I'm amazed that there are those who are surprised that doctors keep and pass along a secret stash of slang terms -- as if doing so is highly unusual.

For those who work in high stress professions, dishing slang is pretty normal. The military have invented hundreds of such terms to describe their work. 'SNAFU', 'FUBAR,' and 'BOHICA' are just three terms in common use that started off as military slang. Police, firefighters and paramedics have their own unique slang. So do teachers, lawyers, stockbrokers and car salesmen.

True, it may be that doctors have invented more slang than most other kinds of professionals. But that's because as doctors they encounter more situations that generate strong emotional reactions than most other professions.

Another important purpose of hospital slang is to help health professionals cope with patients who are in pain and suffering as well as those who die on their watch.

What do the phrases "circling the drain," "discharged up," and "hanging crepe" have in common? They are just three of many phrases used by doctors that refer to patients who died or are in the process of dying. There are many more where those came from. There are probably more words and phrases used to talk about patients at or near death than almost any other clinical condition or situation.

Dark humour has been part of the culture of modern medicine for at least 70 years. In the 1950s, Dr. Renee Fox, one of the pioneers of medical sociology, observed second-year medical students at Columbia University Medical College as they attended their first autopsies. In her research from the 1950s, Fox noted that gallows humour flourished in the anatomy laboratory.

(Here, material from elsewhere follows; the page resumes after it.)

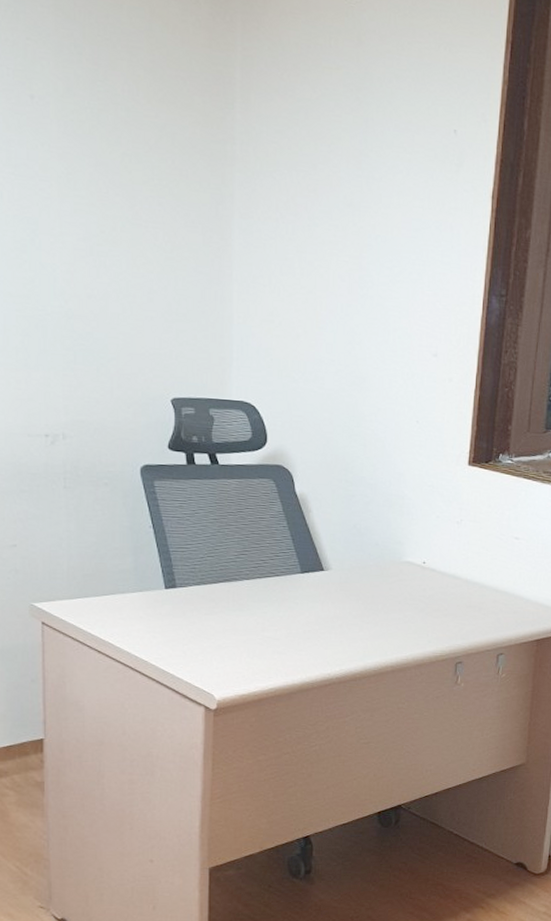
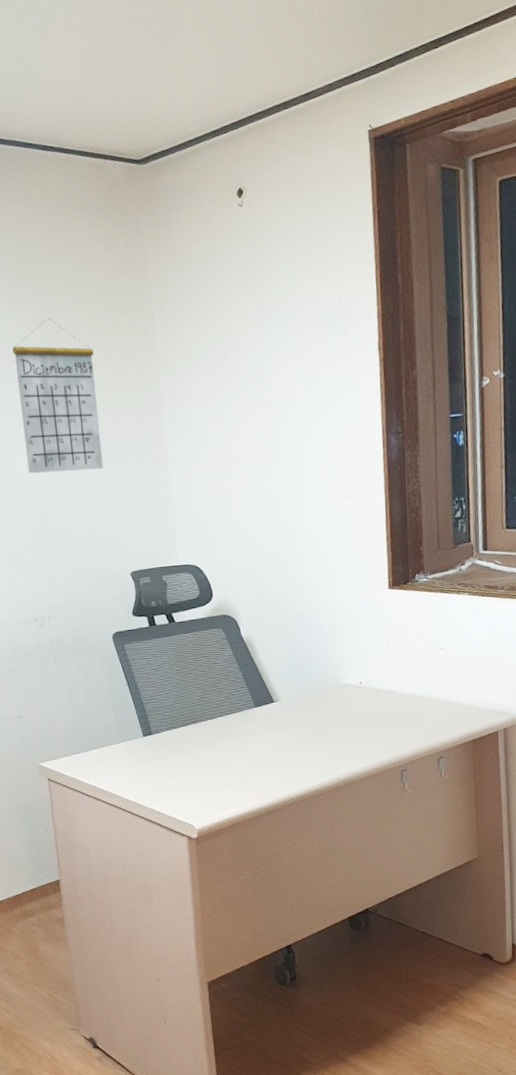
calendar: none [52,76,156,272] -> present [12,317,104,474]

That gallows humour existed back then and still exists today does not in any way suggest or imply that doctors are unfeeling about their patients. The humour and the slang are coping skills for a profession increasingly stressed not only by the suffering of their patients but also by the futility of their efforts to ease it.

As physicians, none of this is supposed to affect us. That's because physicians have long been taught to remain emotionally detached from patients. We have a venerable Canadian physician named Sir William Osler to thank for that. Osler, who taught at McGill University, was one of the founders of modern medical education. In a famous essay entitled Aequanimitas, Osler admonished MDs to maintain an attitude of unflappability that he referred to as "imperturbability," which to me means never letting patients and their families see physicians sweat.

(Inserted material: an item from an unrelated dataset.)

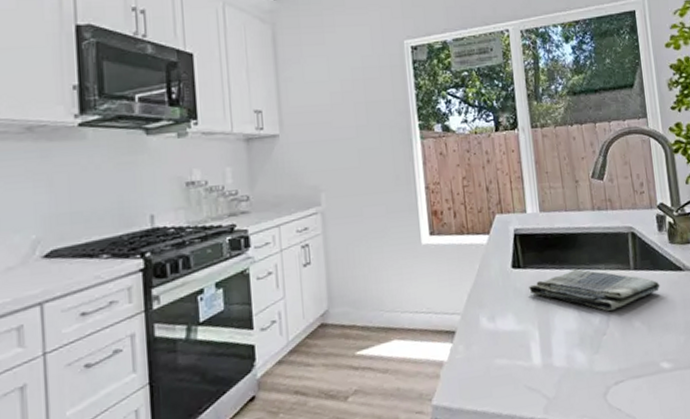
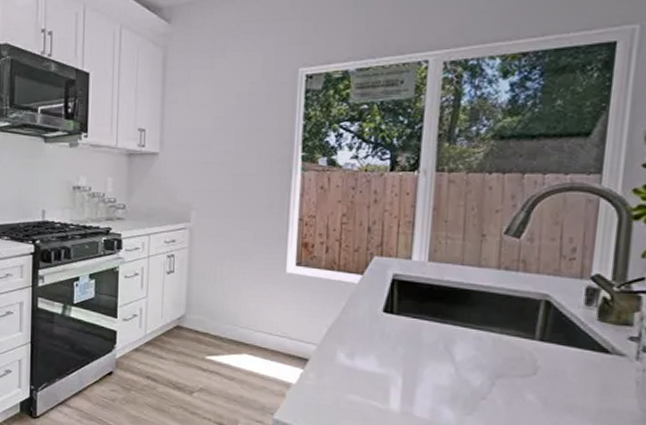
dish towel: present [529,268,660,311] -> none [399,326,572,377]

Today, we call that emotional detachment. Today, patients and their families want doctors to show concern for the situations that cause patients and their families emotional distress. Finding the balance between emotional detachment and concern for the patient is the great challenge of modern medicine.

As a veteran ER physician, I don't see how it's possible to observe the horrific traumas that befall our patients from a position of complete emotional safety. Given the rising rates of compassion fatigue, moral distress and burnout among health professionals, I doubt that detachment is as desirable as it may have been in Osler's day.

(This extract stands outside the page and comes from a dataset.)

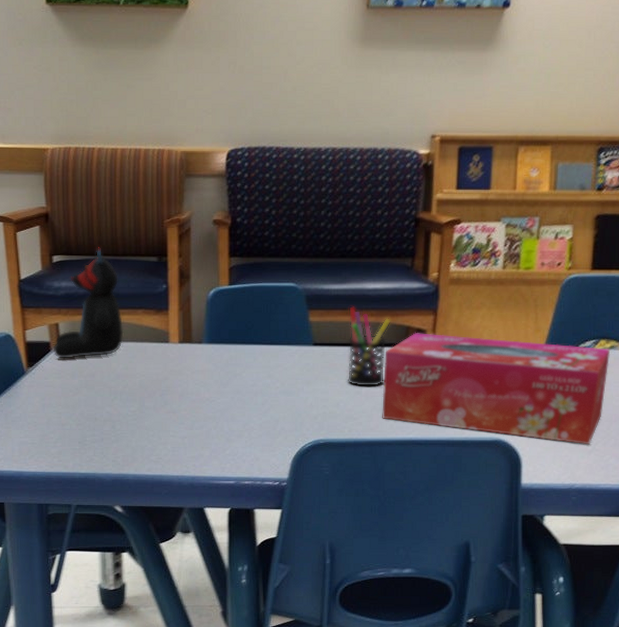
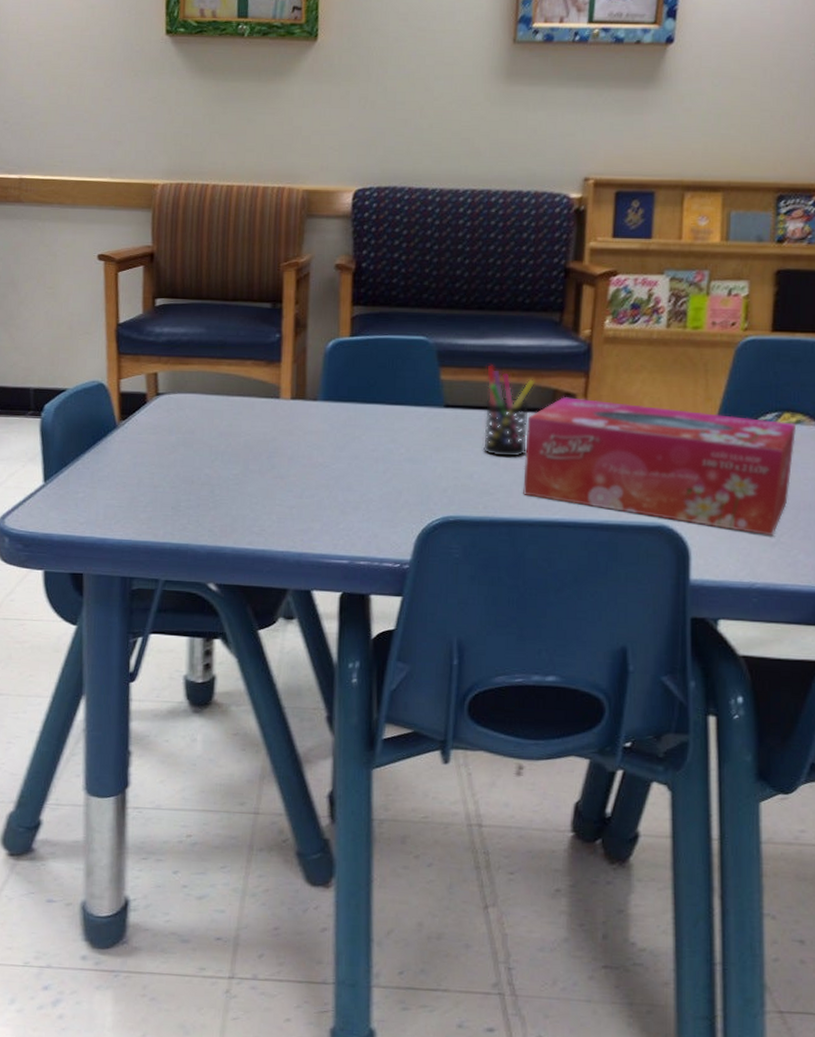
teddy bear: present [53,247,124,359] -> none [149,290,230,413]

Given that, I believe that slang terms like "circling the drain" and "discharged up" help doctors acknowledge and reflect upon the death or the impending death of their patients. In that sense, using slang to vent strong feelings is better than bottling them up behind a mask of imperturbability that is increasingly harder to maintain.

If I were a patient or a the family member of a patient, I'd worry more about the emotional state of the doctor who refuses steadfastly to utter a word of slang than one who does.